Meine Großmutter hingegen war froh, das ich mich bei ihr eingerichtet hatte. Sie mochte es, wenn es im Haus lebhaft zuging. Trotz ihres hohen Alters hatte sie all die Jahre darauf bestanden, das ich die Sommerferien bei ihr verbrachte. Immer hatte sie ein offenes Ohr für mich, hatte Spaß daran, sich mit jungen Leuten zu unterhalten.

Die Stimme von Herrn Peters riss mich aus meinen Gedanken.

»Einen Platz haben wir noch frei, Paul. Setz dich bitte in die zweite Reihe neben Maria«, sagte er, während er mit dem Finger auf den angewiesenen Stuhl zeigte.

Ich nickte wortlos, packte meine Schultasche und nahm neben dem Mädchen Platz.

»Hallo«, sagte ich leise, während ich mich auf den Stuhl setzte.

»Hallo«, flüsterte sie leise zurück, mir einen schnellen, schüchternen Blick zuwerfend. Herr Peters begann unverzüglich mit dem Unterricht. Mathematik war das Thema, dem er sich mit großer Energie widmete.

Nachdem die Hausaufgaben zügig durchgesprochen waren, begann er, einige geometrische Figuren auf die Wandtafel zu zeichnen. Minutenlang erklärte er verschiedene Formeln, zeigte Berechnungsmöglichkeiten für Winkel, Flächeninhalte usw. auf.

Auf die Frage, ob noch Fragen offen waren, erhielt er aus der Klasse keine Rückmeldungen.

»Ja, wenn alles verstanden worden ist, dann wollen wir das Thema noch etwas vertiefen.«

Neue Zeichnungen entstanden an der Tafel, ergänzt durch Zahlen- und Winkelangaben.

»Möchte jemand freiwillig diese Aufgabe lösen ?«

Eine Hand hob sich in die Höhe, worauf Herr Peters nur lächelte.

»Nein Christian, bei dir bin ich mir sicher, das du es richtig lösen wirst. Aber wie wäre es mit dir, Maria ? Komm doch mal bitte an die Tafel.«

Das Mädchen neben mir erhob sich langsam, um dann nach vorne zu gehen. Dort nahm sie die Kreide entgegen, und begann langsam, einige Werte zu errechnen. Alles was sie aufschrieb, erklärte sie mit ihrer leisen, aber festen Stimme.

Hatte ich sie vorher nur ganz kurz und verstohlen mustern können, so hatte ich jetzt die Gelegenheit, sie eingehender zu betrachten.

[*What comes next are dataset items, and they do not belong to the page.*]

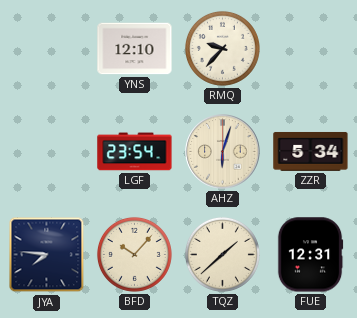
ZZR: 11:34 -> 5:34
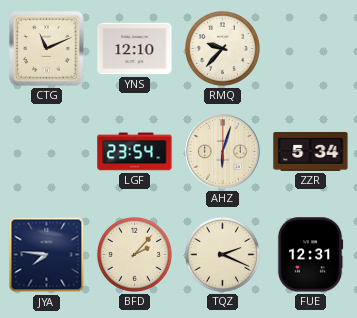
CTG: none -> 11:11
BFD: 10:07 -> 2:07
TQZ: 1:38 -> 2:19
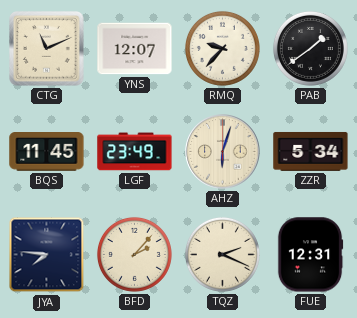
YNS: 12:10 -> 12:07
PAB: none -> 1:39
BQS: none -> 11:45
LGF: 23:54 -> 23:49
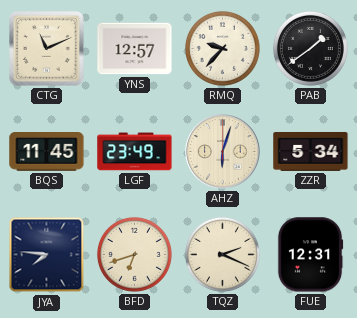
YNS: 12:07 -> 12:57
BFD: 2:07 -> 6:42
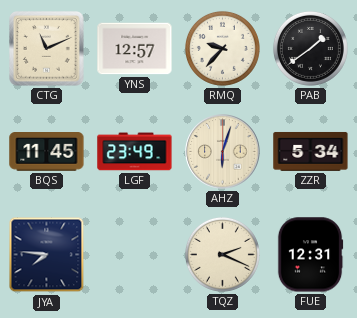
BFD: 6:42 -> none
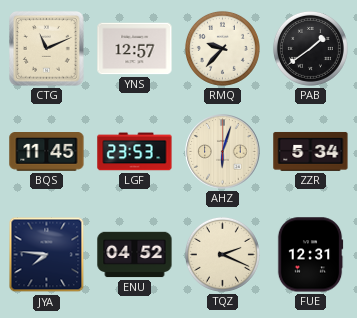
LGF: 23:49 -> 23:53
ENU: none -> 04:52
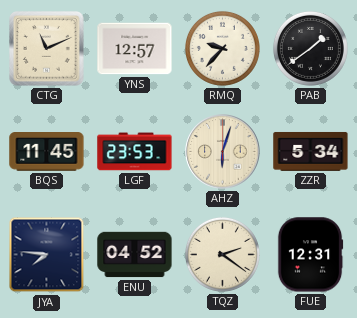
TQZ: 2:19 -> 2:21
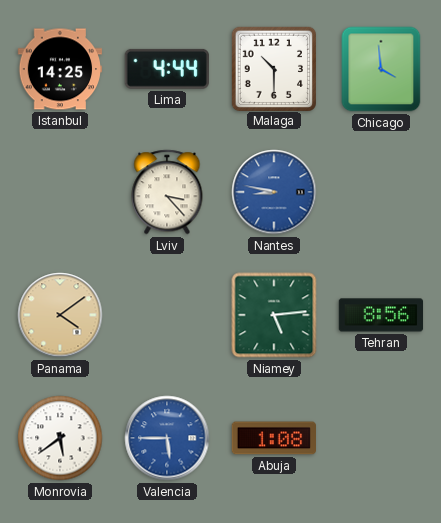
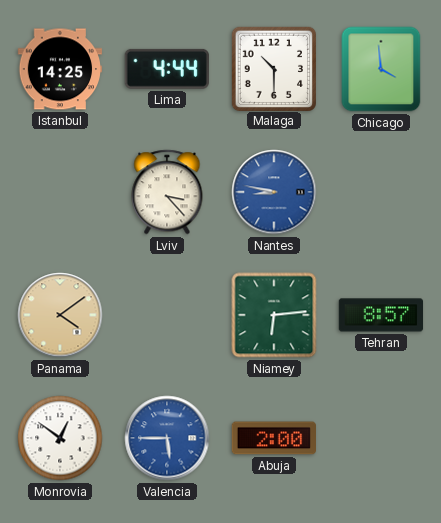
Niamey: 5:14 -> 6:14
Tehran: 8:56 -> 8:57
Monrovia: 5:39 -> 12:51
Abuja: 1:08 -> 2:00
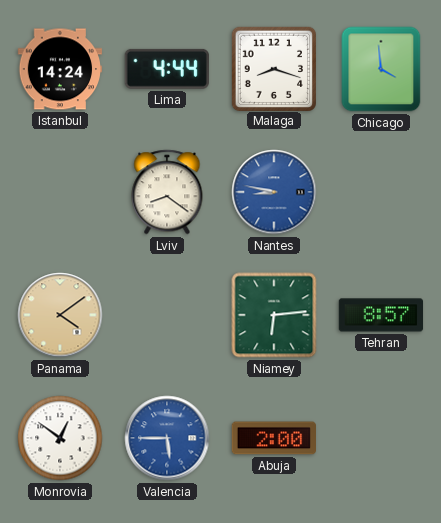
Istanbul: 14:25 -> 14:24
Malaga: 10:30 -> 8:18
Lviv: 3:23 -> 8:21
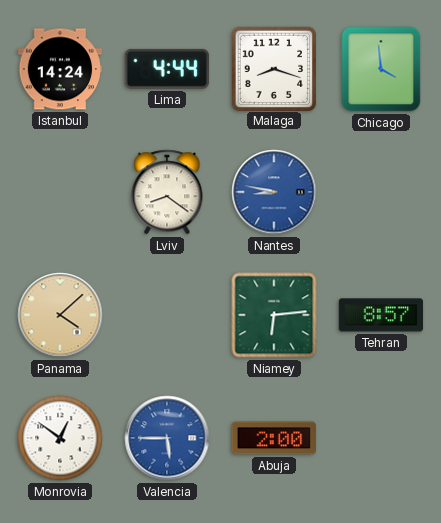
Panama: 4:09 -> 4:08
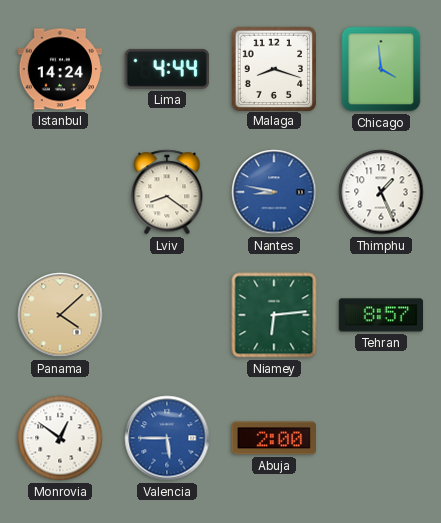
Thimphu: none -> 1:26
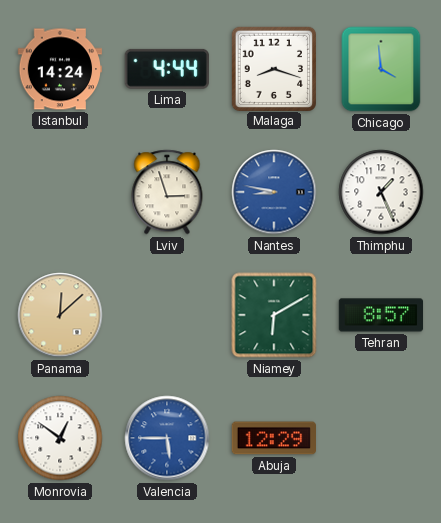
Lviv: 8:21 -> 2:57
Panama: 4:08 -> 12:08
Niamey: 6:14 -> 6:10
Abuja: 2:00 -> 12:29
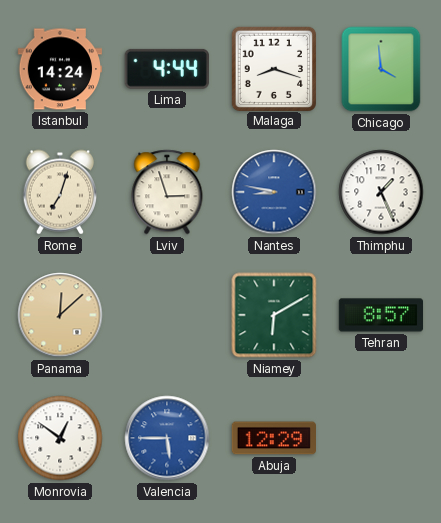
Rome: none -> 7:03
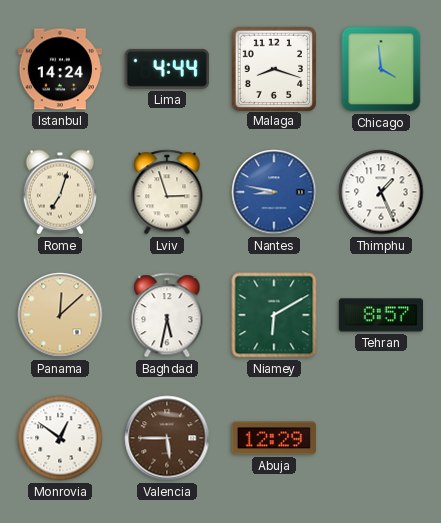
Baghdad: none -> 5:32
Valencia dial: blue -> brown
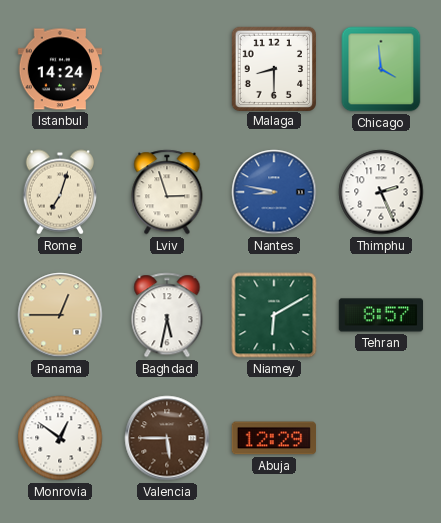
Lima: 4:44 -> none
Malaga: 8:18 -> 8:30
Thimphu: 1:26 -> 2:26
Panama: 12:08 -> 12:45
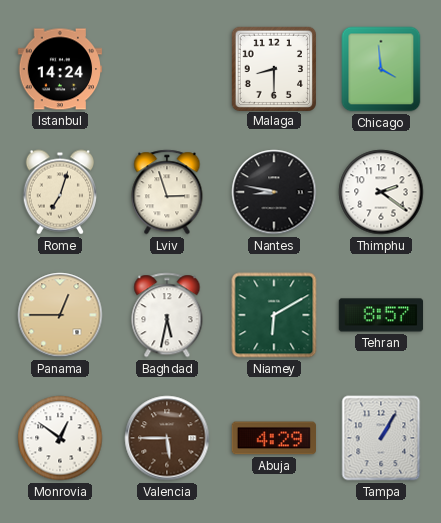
Nantes dial: blue -> black
Thimphu: 2:26 -> 2:21
Abuja: 12:29 -> 4:29
Tampa: none -> 1:05
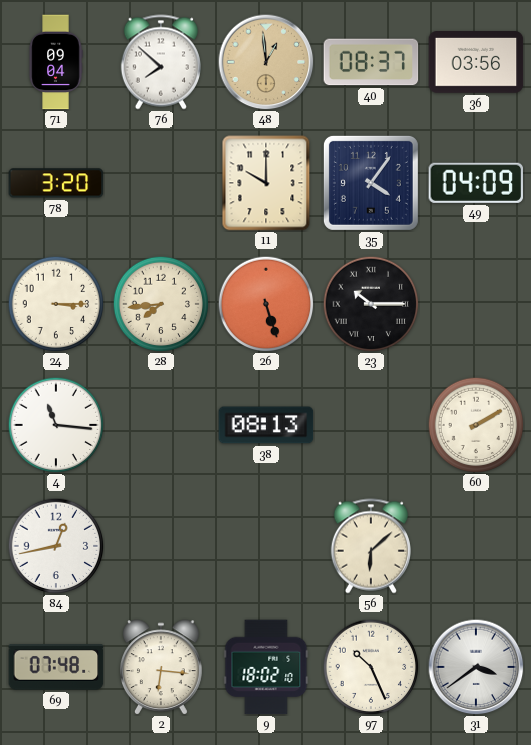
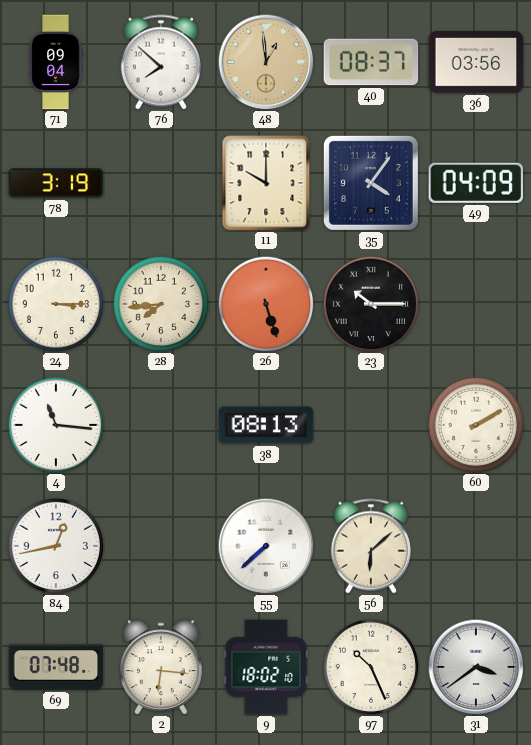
78: 3:20 -> 3:19
55: none -> 7:38
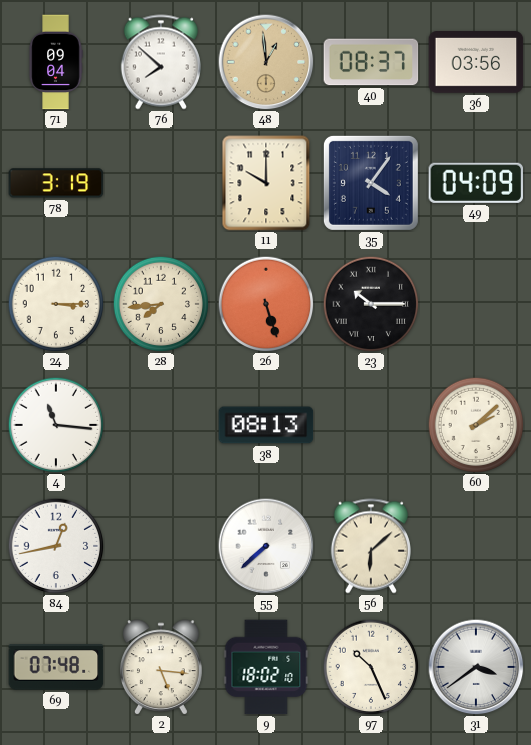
60: 2:10 -> 2:08
2: 6:16 -> 5:16
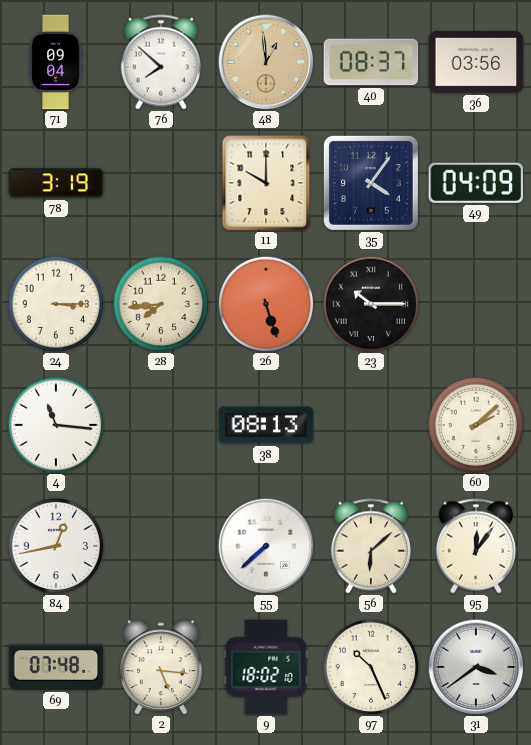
95: none -> 12:06
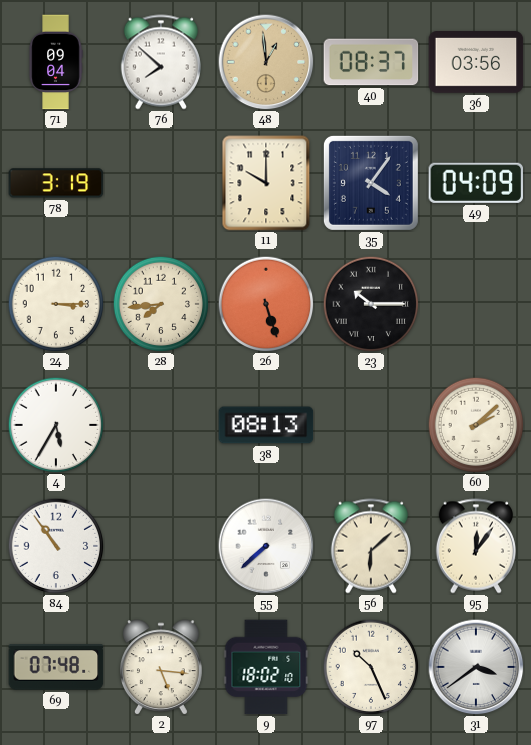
4: 11:16 -> 5:35
84: 12:43 -> 10:54
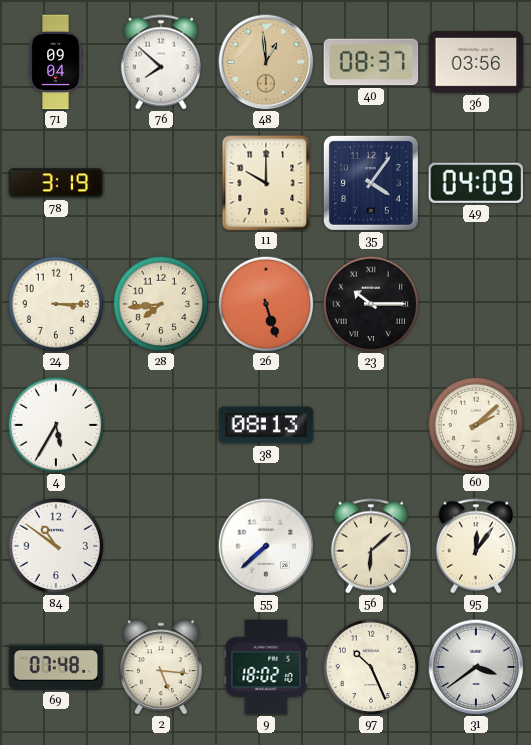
84: 10:54 -> 10:51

Maria hatte eine recht helle Haut, ja man konnte ihr Gesicht fast als blass bezeichnen. Ihre Wangen waren vor Aufregung leicht gerötet, was sie aber nur noch hübscher machte. Sanfte Gesichtszüge schmückten ihr Gesicht, gaben ihr ein sehr freundliches Aussehen. Die langen blonden Haare hatte sie zu einem Zopf geflochten, der auf ihrem Rücken bis zu den Schulterblättern reichte.

'Sie ist hübsch, nein sie ist schön. Nein, der falsche Ausdruck. Sie ist irgendwie ganz anders, sie unterscheidet sich.’

Eine weite Bluse aus hellblauem Stoff bedeckte ihren Oberkörper vollständig. Trotz des warmen Sommerwetters trug sie lange Ärmel mit breiten Manschetten. Noch auffälliger aber war der hohe, vollständig zugeknöpfte Stehkragen, der bis unter ihr Kinn zu reichen schien.

Passend zur Bluse war auch der Rock. Ein dunkelblauer Baumwollrock, der leicht schimmerte und in weiten, schweren Falten bis über Marias Knie herabfiel. Unter dem Saum sah ich Stiefel aus dunkelbraunem Leder, mit einem nicht zu hohen Absatz.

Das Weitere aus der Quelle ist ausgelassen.